Perdido en medio de la cordillera de los andes, perdido con ganas, olvidado por naturaleza, secreto en cientos de corazones. Silencioso y perenne, digamos que no se levanta ni se erige, sino más bien se desparrama como puede entre medio de las montañas; Divisadero, un entrañable y minúsculo pueblito.
Allí, a ese lugar tan alejado de la mano de Dios, pero tan cercano a su corazón, llegó un hombrecito lleno de sueños, rebosante de magia. Hombrecito por su edad, por lo pequeño que se veía con semejante escenografía. Hombre cabal y total, visto por sus ideales, por su entrega, por su carácter inquebrantable.
Recibido de maestro normal con tan solo 17 años, se metió en el corazón de la roca dispuesto a llevar cultura a esa gente desprotegida y curtida.
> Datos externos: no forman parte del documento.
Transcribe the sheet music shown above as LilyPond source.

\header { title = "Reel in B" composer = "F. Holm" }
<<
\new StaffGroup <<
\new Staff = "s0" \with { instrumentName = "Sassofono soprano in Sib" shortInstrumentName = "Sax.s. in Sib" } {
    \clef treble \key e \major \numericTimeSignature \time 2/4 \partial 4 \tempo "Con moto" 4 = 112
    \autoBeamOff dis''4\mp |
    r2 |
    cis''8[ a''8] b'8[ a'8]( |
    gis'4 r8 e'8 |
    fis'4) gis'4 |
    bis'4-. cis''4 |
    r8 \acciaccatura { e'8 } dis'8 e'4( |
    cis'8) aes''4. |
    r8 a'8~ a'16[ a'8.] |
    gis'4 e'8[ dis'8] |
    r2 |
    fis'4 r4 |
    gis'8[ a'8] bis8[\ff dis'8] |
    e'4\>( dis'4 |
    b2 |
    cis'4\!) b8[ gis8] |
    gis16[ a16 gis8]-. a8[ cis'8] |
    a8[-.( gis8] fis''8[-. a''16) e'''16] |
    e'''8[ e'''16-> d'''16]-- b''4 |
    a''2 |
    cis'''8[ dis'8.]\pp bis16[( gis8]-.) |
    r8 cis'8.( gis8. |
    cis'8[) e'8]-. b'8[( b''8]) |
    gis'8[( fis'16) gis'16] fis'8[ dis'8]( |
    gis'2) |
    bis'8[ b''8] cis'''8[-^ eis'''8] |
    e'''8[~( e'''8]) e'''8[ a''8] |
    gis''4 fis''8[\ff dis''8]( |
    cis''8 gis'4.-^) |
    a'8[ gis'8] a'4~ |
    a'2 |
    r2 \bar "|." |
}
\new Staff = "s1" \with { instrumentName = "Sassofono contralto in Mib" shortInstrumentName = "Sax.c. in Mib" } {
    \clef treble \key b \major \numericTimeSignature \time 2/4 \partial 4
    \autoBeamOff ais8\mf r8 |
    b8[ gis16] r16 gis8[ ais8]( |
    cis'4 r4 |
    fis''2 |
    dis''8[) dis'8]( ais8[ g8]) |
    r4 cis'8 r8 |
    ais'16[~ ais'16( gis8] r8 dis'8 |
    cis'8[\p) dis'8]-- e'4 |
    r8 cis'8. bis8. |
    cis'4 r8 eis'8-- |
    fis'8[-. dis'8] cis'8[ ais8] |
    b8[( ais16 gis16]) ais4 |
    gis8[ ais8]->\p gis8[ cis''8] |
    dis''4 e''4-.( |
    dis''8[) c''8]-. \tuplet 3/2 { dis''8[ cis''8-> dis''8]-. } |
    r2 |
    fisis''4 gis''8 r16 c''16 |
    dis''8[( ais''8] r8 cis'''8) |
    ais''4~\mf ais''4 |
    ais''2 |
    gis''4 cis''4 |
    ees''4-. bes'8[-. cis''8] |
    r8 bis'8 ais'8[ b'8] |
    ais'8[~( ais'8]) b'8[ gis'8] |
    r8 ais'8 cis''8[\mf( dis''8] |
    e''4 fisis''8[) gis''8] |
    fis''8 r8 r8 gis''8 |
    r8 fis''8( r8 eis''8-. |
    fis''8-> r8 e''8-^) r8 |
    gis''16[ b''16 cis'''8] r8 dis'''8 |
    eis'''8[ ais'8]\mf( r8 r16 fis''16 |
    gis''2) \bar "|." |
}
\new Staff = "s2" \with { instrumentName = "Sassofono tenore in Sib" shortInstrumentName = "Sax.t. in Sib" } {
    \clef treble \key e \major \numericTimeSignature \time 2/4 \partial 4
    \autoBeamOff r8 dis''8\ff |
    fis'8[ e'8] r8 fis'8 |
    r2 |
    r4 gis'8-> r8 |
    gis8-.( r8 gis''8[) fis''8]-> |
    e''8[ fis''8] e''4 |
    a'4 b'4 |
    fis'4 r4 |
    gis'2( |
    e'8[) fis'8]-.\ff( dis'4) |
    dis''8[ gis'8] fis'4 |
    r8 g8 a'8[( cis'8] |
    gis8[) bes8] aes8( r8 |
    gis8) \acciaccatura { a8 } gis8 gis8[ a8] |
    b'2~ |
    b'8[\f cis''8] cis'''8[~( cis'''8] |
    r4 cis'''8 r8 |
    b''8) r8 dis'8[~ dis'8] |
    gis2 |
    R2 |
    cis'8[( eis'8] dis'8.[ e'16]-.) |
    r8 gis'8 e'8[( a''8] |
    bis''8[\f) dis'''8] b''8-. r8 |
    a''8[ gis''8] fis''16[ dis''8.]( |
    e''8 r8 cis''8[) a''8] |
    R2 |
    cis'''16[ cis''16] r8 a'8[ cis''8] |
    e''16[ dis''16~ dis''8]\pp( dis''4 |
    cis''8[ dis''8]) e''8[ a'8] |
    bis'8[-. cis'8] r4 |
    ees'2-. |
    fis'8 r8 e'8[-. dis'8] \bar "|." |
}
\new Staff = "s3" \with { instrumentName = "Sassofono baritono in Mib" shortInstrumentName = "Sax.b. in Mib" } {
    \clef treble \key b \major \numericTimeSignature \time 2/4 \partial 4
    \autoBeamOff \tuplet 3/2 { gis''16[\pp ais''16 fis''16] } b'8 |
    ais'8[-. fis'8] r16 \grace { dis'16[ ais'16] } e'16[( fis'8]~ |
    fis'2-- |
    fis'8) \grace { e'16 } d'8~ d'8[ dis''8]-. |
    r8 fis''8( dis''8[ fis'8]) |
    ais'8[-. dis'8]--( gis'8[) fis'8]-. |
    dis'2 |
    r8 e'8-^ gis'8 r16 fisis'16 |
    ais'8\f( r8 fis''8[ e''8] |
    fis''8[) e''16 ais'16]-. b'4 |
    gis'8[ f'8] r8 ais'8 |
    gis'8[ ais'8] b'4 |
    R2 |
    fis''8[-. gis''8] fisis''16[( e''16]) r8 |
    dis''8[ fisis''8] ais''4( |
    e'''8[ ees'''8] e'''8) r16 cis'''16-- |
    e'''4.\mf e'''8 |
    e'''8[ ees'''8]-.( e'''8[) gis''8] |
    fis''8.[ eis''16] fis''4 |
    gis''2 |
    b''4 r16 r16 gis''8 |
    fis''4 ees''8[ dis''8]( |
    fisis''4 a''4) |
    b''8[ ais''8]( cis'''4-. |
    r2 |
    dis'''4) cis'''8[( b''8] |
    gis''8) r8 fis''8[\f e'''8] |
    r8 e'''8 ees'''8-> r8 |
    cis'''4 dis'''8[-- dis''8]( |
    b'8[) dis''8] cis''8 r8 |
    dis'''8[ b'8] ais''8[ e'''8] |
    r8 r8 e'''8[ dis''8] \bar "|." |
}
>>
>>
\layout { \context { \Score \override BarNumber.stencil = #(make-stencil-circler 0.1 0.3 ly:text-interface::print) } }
Gente trabajadora, castigada por el frío y capaz de cubrir sus necesidades con una imaginación apenas más grande que sus bondad.
El comienzo fue duro, como todo comienzo, pero este además sucedió en un lugar particularmente hostil. Donde el frío entra sin permiso, el agua no llega ni con permiso y un polvo que parece talco se mete en los ojos para toda la vida.
Fueron llegando los alumnitos, trazando venas en los cerros, unos a caballo, alguno en bicicleta y todos los demás a pie. Caminaban kilómetros para llegar a su encuentro con el maestro. Unos eran alumnitos y otros alumnos nomás, tanto tiempo sin maestro había llenado de años a los postulantes, que se repartían en el aula única para aprender todos a un mismo tiempo los secretos de la palabra escrita, la magia de la historia, los caprichos de los números y poquito más. Pero para esta gete, esa primera enseñanza lo era todo, lo fue todo y sigue siéndolo. El maestro con paciencia fue tallando la piedra bruta de cada alumno con la intención de llegar al diamante de sus corazones. Sacándoles la cáscara de incultura, frotando con cariño para alcanzar el brillo.
Cuatro décadas después, esos hombres, ancianos muchos, ese puñado de instruidos del medio de los cerros quiso devolverle como podía la dedicación, comprensión y amor al hombre de blanco que azotaba la campana de la escuelita de adobe cada mañana. Así le dedicaron una plaza, la única plaza de Divisadero y posiblemente la única en kilómetros. Un milagro entre las piedras.
Deben haber sido las siete de la tarde, el sol engaña al reloj en esos páramos cordilleranos, cuando la Plaza Maestro José Gregorio Vargas comenzó a llamarse así. Los alumnos abrazaban con emoción al maestro. Y por las lágrimas de éste, podía advertirse que el polvo que parece talco, se le había metido en los ojos para toda la vida.